- SELECTED EXTRACT:
....

Exceptions and Exemptions Process
Formal workflow for when vulnerabilities can’t be remediated within SLA:
- Request: System owner submits exception request with business justification
- Risk assessment: Security team evaluates the risk of leaving the vulnerability unpatched
- Compensating controls: Identify and implement alternative protections (segmentation, enhanced monitoring, WAF rules)
- Approval: Security leadership (or risk committee for critical exceptions) approves with conditions
- Documentation: Exception recorded in risk register with owner, justification, compensating controls, and expiration date
- Review: Exceptions reviewed on schedule (30/60/90 days). Extended, remediated, or escalated.
Key point: An exception without compensating controls is just risk acceptance — and that requires a different approval level.
Vulnerability Response
Remediation
Fix the vulnerability directly.
- Patching: Apply vendor-provided update. The most common and preferred response.
- Configuration change: Disable a vulnerable feature, restrict access, tighten permissions.
- Code fix: For custom applications, fix the vulnerable code.
Mitigation
Reduce the risk without fully eliminating the vulnerability.
- Network segmentation to limit exposure
- WAF rules to block known exploit patterns
- Enhanced monitoring on the vulnerable system
- Used when patching isn’t immediately possible (legacy systems, change freeze)
Acceptance
Document the decision to accept the risk without remediation.
- Must include business justification, risk owner sign-off, and compensating controls
- Not a permanent state — review regularly
Exceptions
Formal process for granting temporary or permanent exceptions to patching requirements.
- Time-limited, documented, approved by security leadership
- Compensating controls required
Patch Management
Process
- Identification: Vendor releases patch or advisory
- Evaluation: Assess relevance, severity, and applicability to your environment
- Testing: Deploy to staging/test environment. Verify no regressions.

....

- DATA UNDER STUDY:
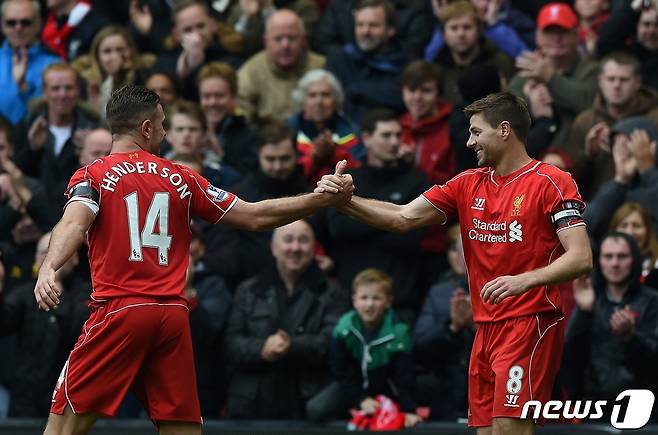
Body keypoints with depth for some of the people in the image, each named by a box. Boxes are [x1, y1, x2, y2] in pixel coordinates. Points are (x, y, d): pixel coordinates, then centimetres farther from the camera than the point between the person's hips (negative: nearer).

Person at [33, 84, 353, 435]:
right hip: (174, 317, 3)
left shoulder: (91, 176, 4)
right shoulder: (180, 179, 13)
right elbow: (255, 217, 14)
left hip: (119, 312, -3)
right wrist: (324, 199, 22)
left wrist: (48, 268, -33)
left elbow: (74, 224, -17)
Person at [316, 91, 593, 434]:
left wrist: (524, 280, -27)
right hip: (486, 326, 7)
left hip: (531, 323, -7)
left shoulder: (552, 183, -6)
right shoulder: (468, 184, 14)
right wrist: (345, 200, -5)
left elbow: (581, 258, -13)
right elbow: (403, 218, 10)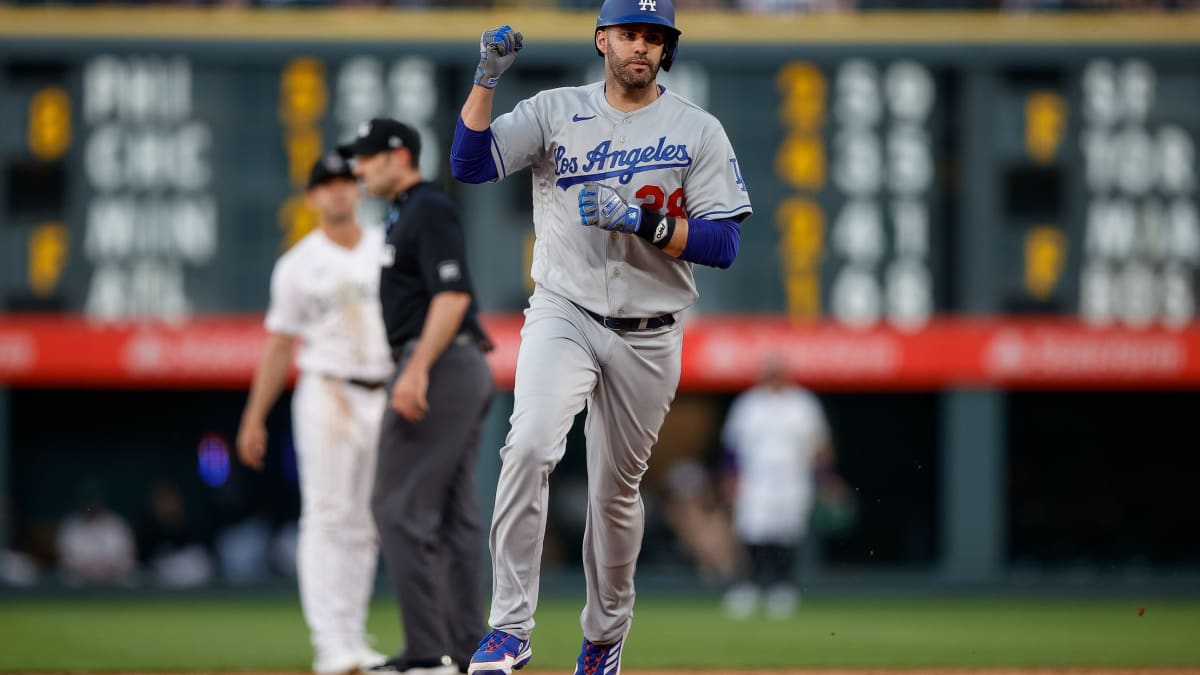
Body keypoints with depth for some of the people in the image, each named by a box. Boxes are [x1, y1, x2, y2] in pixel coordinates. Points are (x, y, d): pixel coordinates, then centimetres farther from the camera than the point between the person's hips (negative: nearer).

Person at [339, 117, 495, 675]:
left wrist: (417, 370, -28)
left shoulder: (429, 211, -11)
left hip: (438, 365, -11)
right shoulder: (407, 213, 20)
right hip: (463, 371, 11)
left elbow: (452, 294, -22)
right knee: (453, 513, 11)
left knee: (400, 507, -11)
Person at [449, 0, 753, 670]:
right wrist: (487, 81, -18)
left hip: (648, 338, 1)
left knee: (617, 489, 11)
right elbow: (470, 163, -7)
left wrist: (642, 220, -20)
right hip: (564, 315, -1)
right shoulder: (555, 111, 3)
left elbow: (723, 244, -7)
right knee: (531, 446, -25)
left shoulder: (699, 131, 0)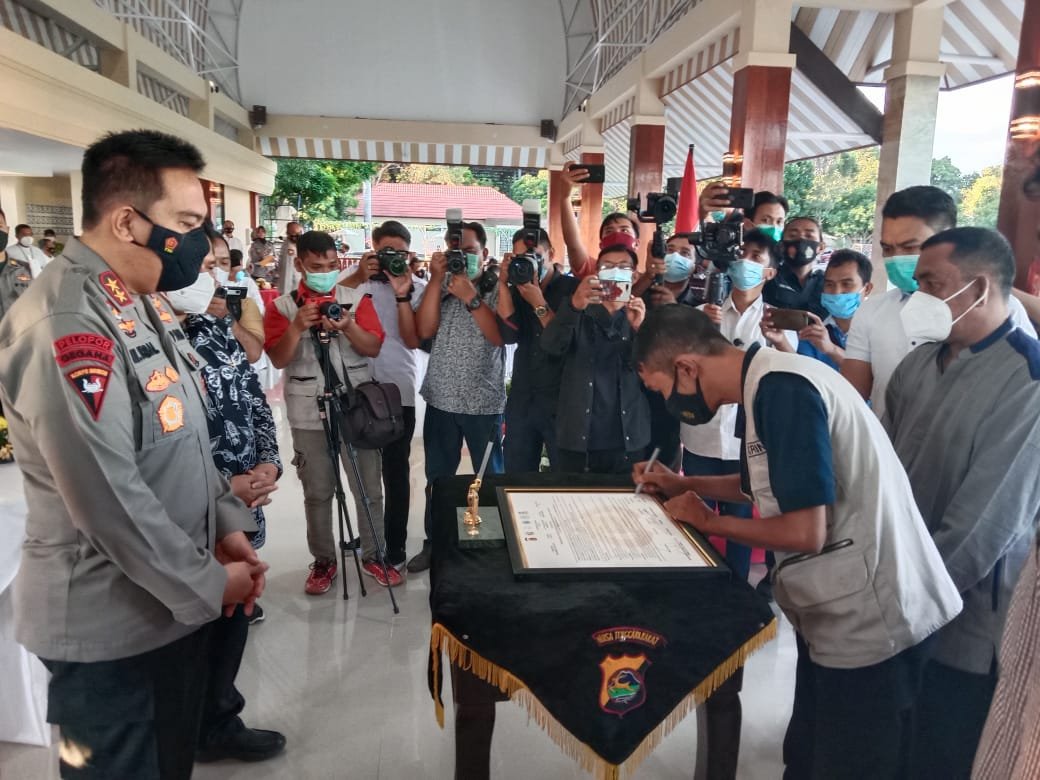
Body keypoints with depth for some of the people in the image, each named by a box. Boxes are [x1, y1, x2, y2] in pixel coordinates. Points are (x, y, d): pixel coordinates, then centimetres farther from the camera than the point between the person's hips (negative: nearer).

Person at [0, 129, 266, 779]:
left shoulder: (144, 299, 7)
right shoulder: (65, 327, -25)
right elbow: (111, 501, -27)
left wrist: (229, 524, 5)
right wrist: (208, 584, -15)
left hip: (177, 599, 9)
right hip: (111, 625, -8)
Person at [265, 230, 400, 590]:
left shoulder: (357, 299, 4)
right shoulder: (282, 306, 3)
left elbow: (374, 348, -4)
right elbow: (278, 359, -6)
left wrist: (348, 327, -21)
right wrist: (297, 326, -21)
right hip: (308, 413, 0)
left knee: (369, 488, 6)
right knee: (317, 492, 9)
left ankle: (373, 555, 21)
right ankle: (323, 561, 23)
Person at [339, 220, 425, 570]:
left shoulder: (418, 289, 3)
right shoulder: (355, 280, 4)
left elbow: (413, 340, -8)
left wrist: (402, 294, -16)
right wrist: (357, 278, -16)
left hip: (397, 392, -1)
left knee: (396, 473, 4)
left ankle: (395, 549, 15)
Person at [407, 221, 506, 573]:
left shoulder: (497, 289, -2)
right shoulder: (438, 286, 6)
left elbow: (500, 336, -15)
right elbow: (424, 329, -8)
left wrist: (471, 297, -20)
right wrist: (437, 278, -11)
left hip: (484, 402, -3)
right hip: (441, 400, 3)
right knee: (437, 478, 13)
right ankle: (434, 543, 28)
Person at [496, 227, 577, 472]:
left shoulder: (572, 288, -4)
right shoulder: (516, 291, 8)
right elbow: (509, 335, -8)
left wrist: (539, 305, -15)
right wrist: (503, 283, -8)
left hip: (562, 400, -4)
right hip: (522, 401, 4)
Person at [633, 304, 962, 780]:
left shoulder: (781, 389, -24)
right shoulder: (769, 382, 6)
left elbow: (806, 531, -26)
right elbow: (771, 484, 20)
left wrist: (708, 522, -11)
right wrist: (683, 485, 13)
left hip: (869, 618, -9)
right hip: (839, 610, 9)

....

- WORK TASK: Reproduce the vulnerability-handling text verbatim between "- Configuration change: Disable" and "risk without remediation.", inclusive.

- EXERCISE SOLUTION:
- Configuration change: Disable a vulnerable feature, restrict access, tighten permissions.
- Code fix: For custom applications, fix the vulnerable code.
Mitigation
Reduce the risk without fully eliminating the vulnerability.
- Network segmentation to limit exposure
- WAF rules to block known exploit patterns
- Enhanced monitoring on the vulnerable system
- Used when patching isn’t immediately possible (legacy systems, change freeze)
Acceptance
Document the decision to accept the risk without remediation.